Admirado por Martí: un
dios de Long Island de “cejas pobladas como bosque”. Traducido con entusiasmo
erudito por Borges, León Felipe, Neruda. “Sin/desdeñar/los dones/de la
tierra,/la copiosa/curva del capitel,/ni la inicial/purpúrea/de la
sabiduría,/tú/ me enseñaste/a ser americano,/ levantaste/mis ojos/a los
libros,/hacia/el tesoro/de los cereales:/ancho,/en la claridad/de las
llanuras,/me hiciste ver/el alto/monte/tutelar. Del eco/ subterráneo,/para mí/
recogiste/ todo,/ todo lo que nacía,/ cosechaste/galopando en la
alfalfa,/cortando para mí las amapolas,/visitando/los ríos,/ acudiendo en la
tarde/a las cocinas.” (Oda a Walt Whitman).

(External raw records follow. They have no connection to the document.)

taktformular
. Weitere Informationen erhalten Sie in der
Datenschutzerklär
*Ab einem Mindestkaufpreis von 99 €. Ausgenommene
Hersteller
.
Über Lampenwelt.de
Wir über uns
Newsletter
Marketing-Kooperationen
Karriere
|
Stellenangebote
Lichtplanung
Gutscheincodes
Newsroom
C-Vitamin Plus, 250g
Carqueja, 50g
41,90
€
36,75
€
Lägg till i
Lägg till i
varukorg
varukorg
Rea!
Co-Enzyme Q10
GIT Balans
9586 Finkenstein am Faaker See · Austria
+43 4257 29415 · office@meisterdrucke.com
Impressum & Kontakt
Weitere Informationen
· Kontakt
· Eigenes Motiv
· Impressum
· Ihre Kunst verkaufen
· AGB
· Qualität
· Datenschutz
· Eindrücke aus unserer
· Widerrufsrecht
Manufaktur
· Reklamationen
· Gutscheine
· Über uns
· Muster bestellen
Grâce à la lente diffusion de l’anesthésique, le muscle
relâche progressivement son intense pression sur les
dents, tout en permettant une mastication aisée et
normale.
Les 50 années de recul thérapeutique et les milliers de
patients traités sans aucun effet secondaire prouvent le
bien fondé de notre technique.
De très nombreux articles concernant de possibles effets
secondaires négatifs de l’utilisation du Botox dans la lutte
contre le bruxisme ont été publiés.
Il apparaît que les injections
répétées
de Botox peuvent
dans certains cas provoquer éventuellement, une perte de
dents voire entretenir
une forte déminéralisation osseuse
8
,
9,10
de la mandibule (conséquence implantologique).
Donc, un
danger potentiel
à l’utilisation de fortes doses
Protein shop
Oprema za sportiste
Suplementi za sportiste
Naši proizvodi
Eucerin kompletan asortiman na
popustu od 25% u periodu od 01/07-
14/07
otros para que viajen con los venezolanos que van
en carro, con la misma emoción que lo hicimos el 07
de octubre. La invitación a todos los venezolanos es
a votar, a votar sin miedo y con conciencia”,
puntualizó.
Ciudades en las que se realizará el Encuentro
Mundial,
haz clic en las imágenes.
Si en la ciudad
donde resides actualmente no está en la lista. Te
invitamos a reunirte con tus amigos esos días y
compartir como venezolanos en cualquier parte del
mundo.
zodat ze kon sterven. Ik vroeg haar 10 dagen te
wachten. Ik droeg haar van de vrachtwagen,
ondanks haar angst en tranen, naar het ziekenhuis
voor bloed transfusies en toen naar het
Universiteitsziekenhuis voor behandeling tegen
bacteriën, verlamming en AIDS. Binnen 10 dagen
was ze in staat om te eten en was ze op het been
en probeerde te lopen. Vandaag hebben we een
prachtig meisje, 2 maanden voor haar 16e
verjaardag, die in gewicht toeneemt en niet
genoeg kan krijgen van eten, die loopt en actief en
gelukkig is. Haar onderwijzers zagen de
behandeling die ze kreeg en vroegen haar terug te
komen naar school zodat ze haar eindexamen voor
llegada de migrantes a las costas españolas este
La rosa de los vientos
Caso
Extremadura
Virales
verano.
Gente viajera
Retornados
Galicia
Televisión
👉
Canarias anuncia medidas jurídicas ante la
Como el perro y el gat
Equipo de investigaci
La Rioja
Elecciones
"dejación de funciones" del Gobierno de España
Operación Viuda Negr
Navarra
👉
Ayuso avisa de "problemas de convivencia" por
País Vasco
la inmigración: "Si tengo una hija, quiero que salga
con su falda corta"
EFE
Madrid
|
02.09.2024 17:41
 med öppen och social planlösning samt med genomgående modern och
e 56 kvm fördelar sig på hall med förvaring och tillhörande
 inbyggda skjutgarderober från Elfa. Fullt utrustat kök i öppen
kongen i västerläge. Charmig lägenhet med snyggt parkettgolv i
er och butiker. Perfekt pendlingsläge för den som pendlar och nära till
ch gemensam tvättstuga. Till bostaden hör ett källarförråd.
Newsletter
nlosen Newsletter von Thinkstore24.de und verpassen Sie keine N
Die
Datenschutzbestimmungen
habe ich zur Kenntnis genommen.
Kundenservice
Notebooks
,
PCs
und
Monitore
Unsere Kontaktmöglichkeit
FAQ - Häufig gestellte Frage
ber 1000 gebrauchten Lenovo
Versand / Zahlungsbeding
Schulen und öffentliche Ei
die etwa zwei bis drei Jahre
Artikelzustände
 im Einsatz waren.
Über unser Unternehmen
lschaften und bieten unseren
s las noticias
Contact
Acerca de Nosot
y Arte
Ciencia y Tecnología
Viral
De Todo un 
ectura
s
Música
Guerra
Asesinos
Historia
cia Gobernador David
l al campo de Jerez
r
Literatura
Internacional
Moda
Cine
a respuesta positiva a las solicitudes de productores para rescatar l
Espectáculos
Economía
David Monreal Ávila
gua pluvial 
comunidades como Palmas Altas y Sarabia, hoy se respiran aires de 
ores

Mientras aquí, Manuel, el del Cabral, nos
recordaba las raíces, Cibao adentro donde mora Mon y su revólver, en diálogo
franco con los hijos de Haití. Y con sus manos de agua temblorosa tocaba el
tambor sensual del trópico picapedrero. “Hombres negros pican sobre piedras blancas,/tienen
en sus picos enredado el sol./Y como si a ratos se exprimieran algo.../lloran
sus espaldas gotas de charol.” Era la realidad quemante del negro en el
caleidoscopio de nuestra población, con su correlato de estratificación social
y diversidad cultural, la que emergía junto a la libertad política en la
primavera dominicana.
En ese contexto, se rescataba la vertiente social y trigueña de la poesía
de Incháustegui Cabral y su Canto triste
a la patria bien amada. “Patria.../y
en la amplia bandeja del recuerdo,/dos o tres casi ciudades,/luego,/un paisaje
movedizo,/visto desde un auto veloz:/empalizadas bajas y altos matorrales,/las
casas agobiadas por el peso de los años y la miseria,/la triste sonrisa de las
flores/que salpican de vivos carmesíes/ las diminutas sendas.” Muchachos
jubilosos, estábamos de fiesta por tanto descubrimiento junto.
En esas nos
llegaron las barbas ideológicas. Si no, pregunten al Commander Efraím o a
Víctor Ramírez. Eran tan profusas como las de Fidel. Nos asaltaban con su
defensa política en el proceso por el ataque al Cuartel Moncada -La historia me absolverá. Se colaban en
los maratónicos discursos en la Plaza de la Revolución que Radio Habana
transmitía en vivo y Bohemia difundía
impresos. Verba a borbotones que enloquecía a los jóvenes catorcistas y a otros
que no lo eran, multiplicándose los imitadores. Las del Che, barbas más ralas,
llegaban con su manual de Guerra de
Guerrillas, que nunca me gustó por ser yo un ser urbano, acostumbrado a ir
al campo sólo a marotear frutas, cazar rolones y guineas o a bañarme en el río
–a lo sumo a deslizarme en yagua por la falda de El Gajo, en mi Constanza
bucólica de infancia. No a hacer la guerra verde olivo. Contra el guardia
criollo con el tolete.
Los
barbudos vinieron también en versión del Viejo Mundo. Mediante Marx, con tupida
pelambre y su carnal Engels, más atildado –por lo
menos peinado. Sus rostros se
perdían entre tanta barba y tanta pedantería intelectual entreverada en juegos
dialécticos y vocación polémica, que plasmaron como seña de identidad del
movimiento socialista. Marca que copiaría pragmático el sagaz Lenin, con su chivita
pelirroja que casi pude tocar en 1973 en el Mausoleo que preserva su momia junto
a las murallas del Kremlin. Sus textos, provistos en ediciones soviéticas y
sudamericanas de bajo costo, aportaban municiones a nuestras discusiones. Otros
barbados de moda serían el victimizado en México con picana estalinista León
Trotsky, con una chivita intelectual, lentillas de sabio y aire de suficiente,
este brillante autor de Historia de la
Revolución Rusa, formulador de la teoría de la revolución permanente. A
quien mi amigo Grigulevich, en misión de Beria, trató de liquidar primero con
el auxilio fallido del pintor Siqueiros, metralleta en mano.
Karl Marx |
Afeitado,
Jan
Valtin, seudónimo de Hermann Krebs, ex comunista alemán y espía soviético infiltrado en la Gestapo radicado en EEUU, publicaba su bestseller
autobiográfico La
noche quedó atrás,
antídoto a
tanto marxismo. La Hora 25,
del rumano Constantin Virgil
Gheorghiu, llevada al cine por Carlo Ponti con Anthony Quinn y La Gran Estafa del ex Komintern peruano
Eudocio Ravines, quien polemizó acremente en la TV con el brillante dirigente
socialcristiano Caonabo Javier Castillo. Eran otros ingredientes del sancocho
ideológico que se cocía en los 60. A veces indigesto.